カフェやレストランで休憩のかたわら仕事をしている状況をどう判断するのか、社員同士で不信感が生まれる状況にもなり得ます。
また緊急時の対応や急なWeb会議を開きたい時など、すぐに対応できる場所に居てほしいという理由からも自宅以外禁止にしていると考えられます。
2. セキュリティに関するトラブル事例
テレワークを自宅以外で行ったためトラブルに合った人も少なくありません。
ここからは実際に自宅以外のテレワークで起こったセキュリティトラブルの事例をご紹介します。
2-1. 公衆Wi-Fiの利用による情報流出
「公衆Wi-Fiを使ってメールのやり取りをした結果、そのメールに添付したファイルの情報が知らないうちに漏洩しており競合企業にも知られてしまった。

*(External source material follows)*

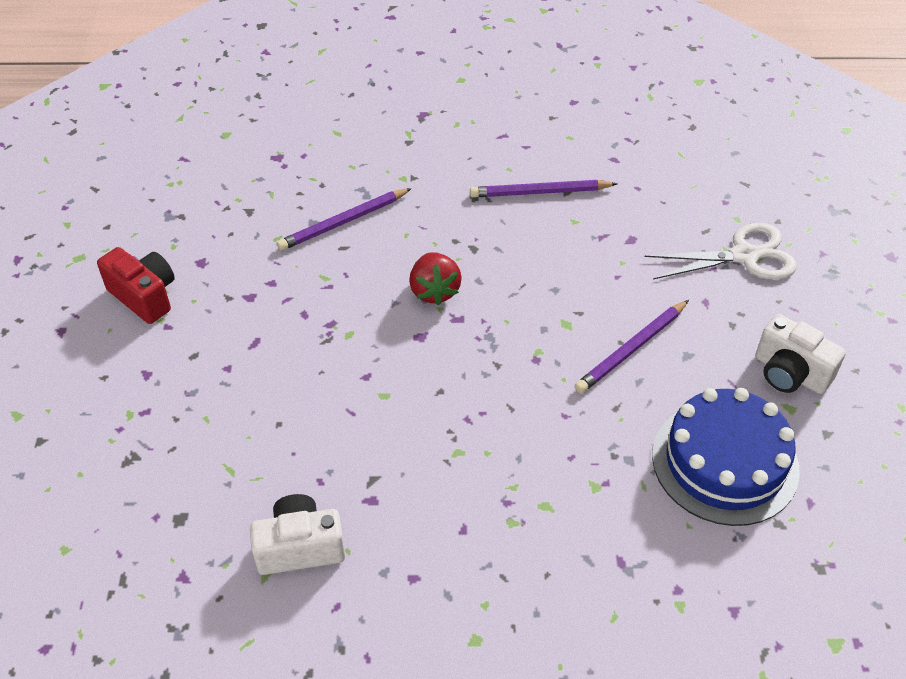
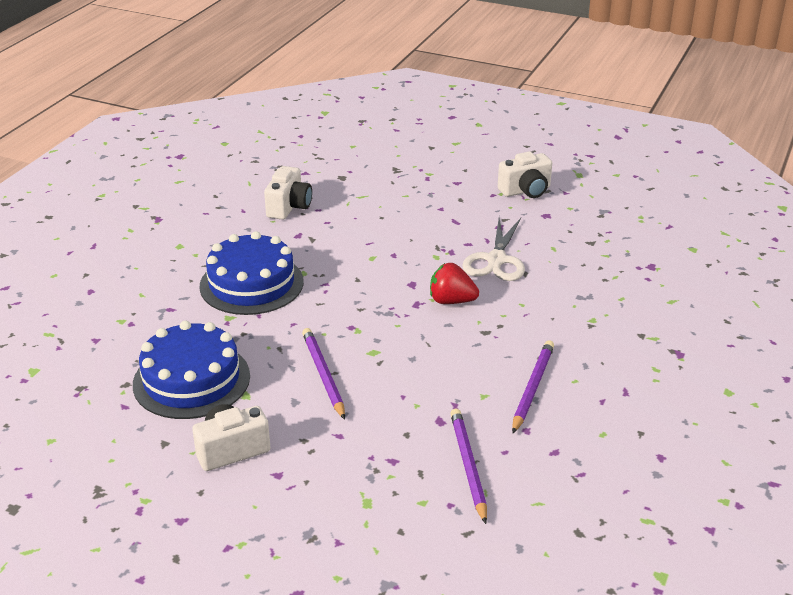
camera: 115 degrees right, 15 degrees down
red camera [97,247,175,324] -> white camera [498,151,552,198]
purple pencil [277,188,412,251] -> purple pencil moved to [450,408,487,524]
white scissors [645,223,797,280] -> white scissors moved to [462,218,525,281]
none -> blue cake [199,231,304,315]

企業に大きな損失になってしまった。」
公衆Wi-Fiは便利ですが通信内容の暗号化がされていないものが多く、外部からの通信を傍受されてしまう可能性があります。
パスワードの設定されていない公衆無線LANや、ホテルのインターネット回線などは、同時に利用している他者に通信内容を傍受される恐れがあります。
たとえパスワードを設定していても、そのパスワードが不特定多数の人に公開されている場合は、なりすましの偽アクセスポイントを設置させることで同様に通信内容を傍受される危険性があるのです。
2-2. コンピューターウィルスに感染
「作業中に第3者から受け取ったファイルをダウンロードしてしまい、パソコンがコンピューターウィルスに感染してしまった。」
ウイルス感染のルートはWebへのアクセスやファイルをダウンロードしてしまうなど様々ありますが、セキュリティ対策がされていない通信環境ではウイルス感染の危険性が高くなります。
ウイルスに感染したパソコンは復旧にも時間がかかり、その間の作業がストップしてしまうため会社に多大な迷惑がかかってしまいます。
2-3. 紛失・盗難による情報流出
「会社や顧客の情報が入ったUSBを置き忘れてしまい、お店に問い合わせても見つからなかった。後日USBに入っていた機密情報が漏洩していることが発覚した」
テレワークで使用するパソコンやUSBには、社内だけでなく取引先など社外に関する情報が入っていることもあるでしょう。
カフェなどでうっかり置き忘れてしまい、そのまま盗難にあう事例も多発しています。
また従業員の氏名やメールアドレスなどの個人情報流出は、企業の信頼性のダメージになるだけでなく、迷惑メールや振込詐欺など犯罪に利用されてしまう可能性もあるのです。
2-4. のぞき見による情報漏洩
「カフェで自社の新製品に関する資料を作成していたら、何者かにのぞき見されてしまい、その情報がSNSに投稿されてしまった。」
不特定多数の方が利用する環境では、どこでパソコンの画面を見られているかわかりません。特に仕事に集中していると、誰かが画面をのぞいていても気づかないこともあるでしょう。
情報漏洩は企業の社会的信頼性の低下はもちろんですが、新商品の情報や経営上の機密情報が知られることで経営にもダメージを及ぼします。
また場合によっては、情報流出により企業は顧客に対し損害賠償を支払うという事態もあり得るでしょう。
3. まとめ
テレワークを自宅以外禁止としている企業の多くは、セキュリティや勤務管理の問題や周りの方への配慮を考えたうえで禁止しているところがほとんどです。
テレワークで使用するパソコンやUSBには多くの情報が入っています。
1人のミスや些細な行動が会社に大ダメージを与えかねません。
企業は様々なリスクを減らすためにも、テレワークの自宅以外禁止をルールにしているのです。